ECLI:NL:GHAMS:2021:2037
Gerechtshof Amsterdam
- Hoger beroep
- Rechtspraak.nl
Niet-ontvankelijkheid van de verdachte in hoger beroep wegens gebrek aan grieven
In deze zaak heeft het gerechtshof Amsterdam op 10 juni 2021 uitspraak gedaan in hoger beroep tegen een vonnis van de politierechter in de rechtbank Amsterdam, dat op 19 augustus 2019 was gewezen. De verdachte, geboren in 1998 en zonder bekende woon- of verblijfplaats, had hoger beroep ingesteld tegen het vonnis. Het hof heeft vastgesteld dat er geen schriftelijke grieven zijn ingediend door of namens de verdachte, en er zijn ook geen mondelinge bezwaren tegen het vonnis opgegeven. Dit gebrek aan actie van de zijde van de verdachte heeft geleid tot de conclusie dat er geen rechtens te respecteren belang is dat gediend is met enig onderzoek van de zaak.
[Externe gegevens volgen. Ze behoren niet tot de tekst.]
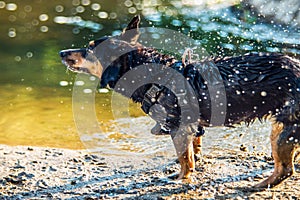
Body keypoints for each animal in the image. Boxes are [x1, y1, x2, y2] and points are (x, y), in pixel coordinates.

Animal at [59, 16, 300, 189]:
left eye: (90, 50)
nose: (62, 52)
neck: (154, 76)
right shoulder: (193, 127)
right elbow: (193, 151)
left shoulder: (180, 128)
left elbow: (186, 160)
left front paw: (181, 178)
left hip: (284, 130)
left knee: (285, 169)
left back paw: (258, 185)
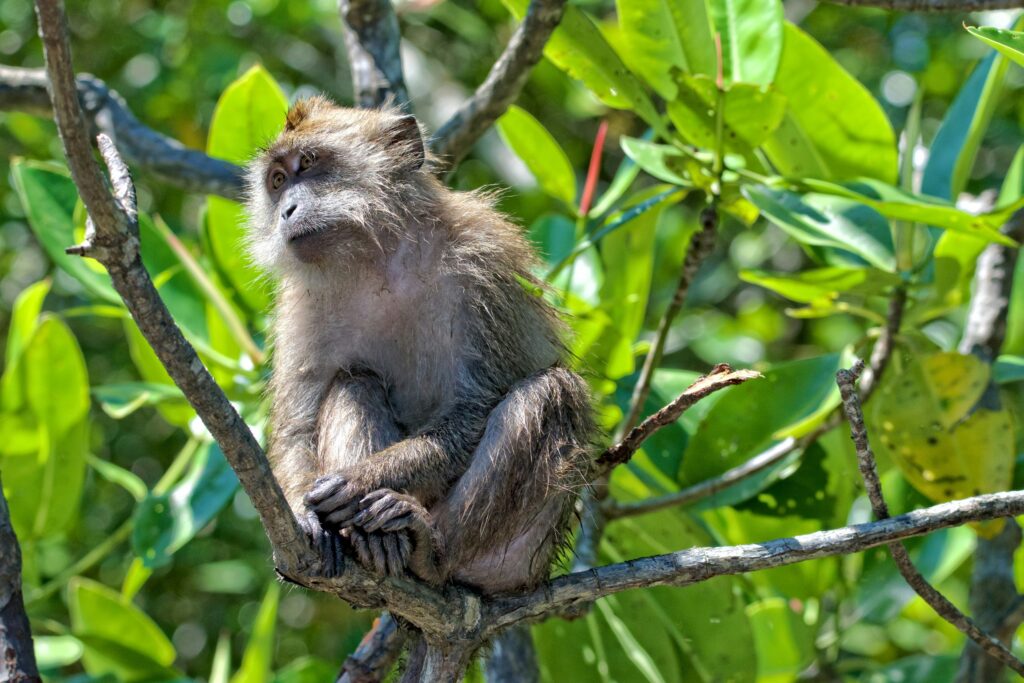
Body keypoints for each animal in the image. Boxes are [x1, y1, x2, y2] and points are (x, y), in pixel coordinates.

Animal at [245, 96, 593, 598]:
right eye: (276, 181)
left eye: (308, 165)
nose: (287, 209)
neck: (380, 258)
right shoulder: (299, 304)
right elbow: (298, 425)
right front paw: (305, 511)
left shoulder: (481, 260)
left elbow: (474, 408)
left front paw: (359, 481)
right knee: (354, 381)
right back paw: (372, 540)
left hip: (524, 553)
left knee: (554, 394)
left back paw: (432, 551)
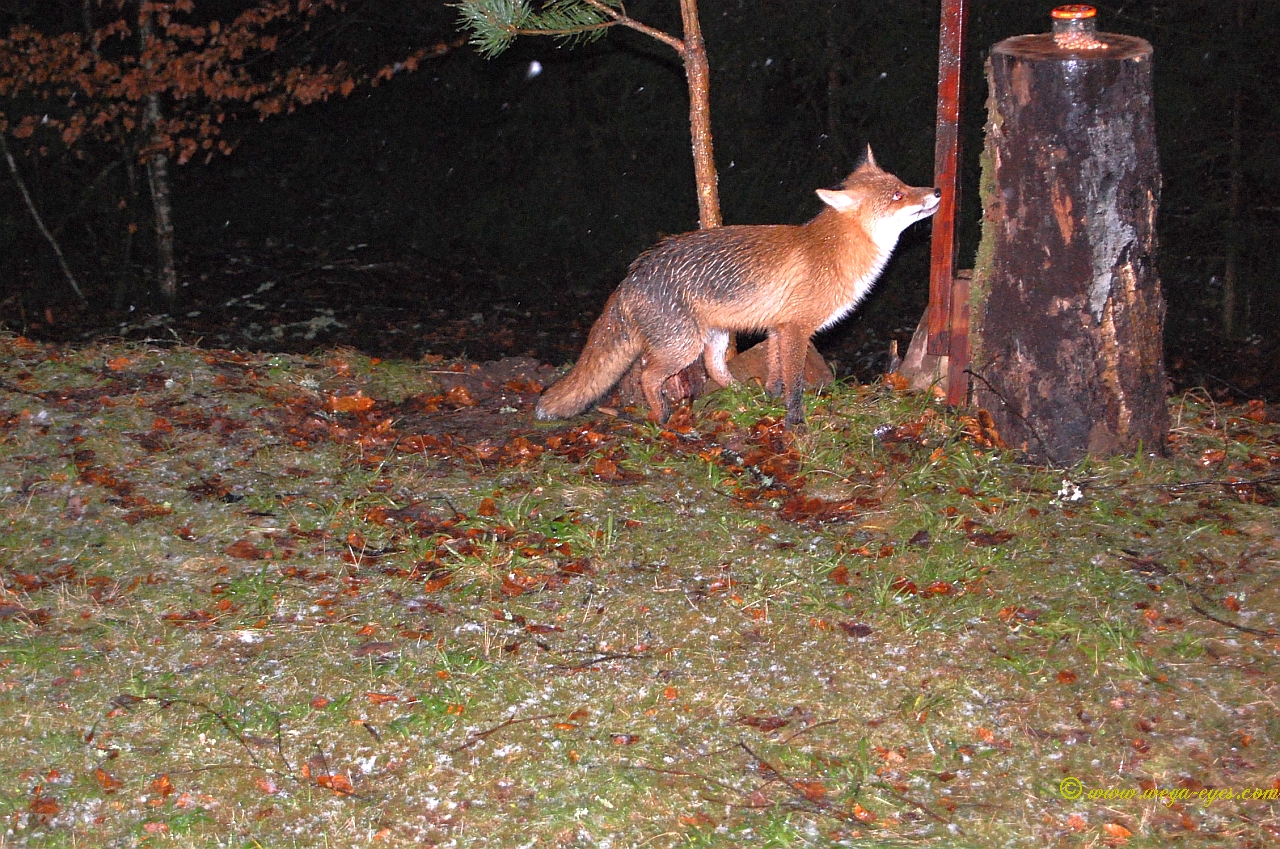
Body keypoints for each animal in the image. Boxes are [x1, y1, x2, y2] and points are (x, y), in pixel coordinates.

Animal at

Daarom heeft het hof de verdachte niet-ontvankelijk verklaard in het hoger beroep, op basis van artikel 416, tweede lid, van het Wetboek van Strafvordering. De beslissing is genomen door de meervoudige strafkamer van het gerechtshof, waarbij de rechters aanwezig waren op de openbare terechtzitting.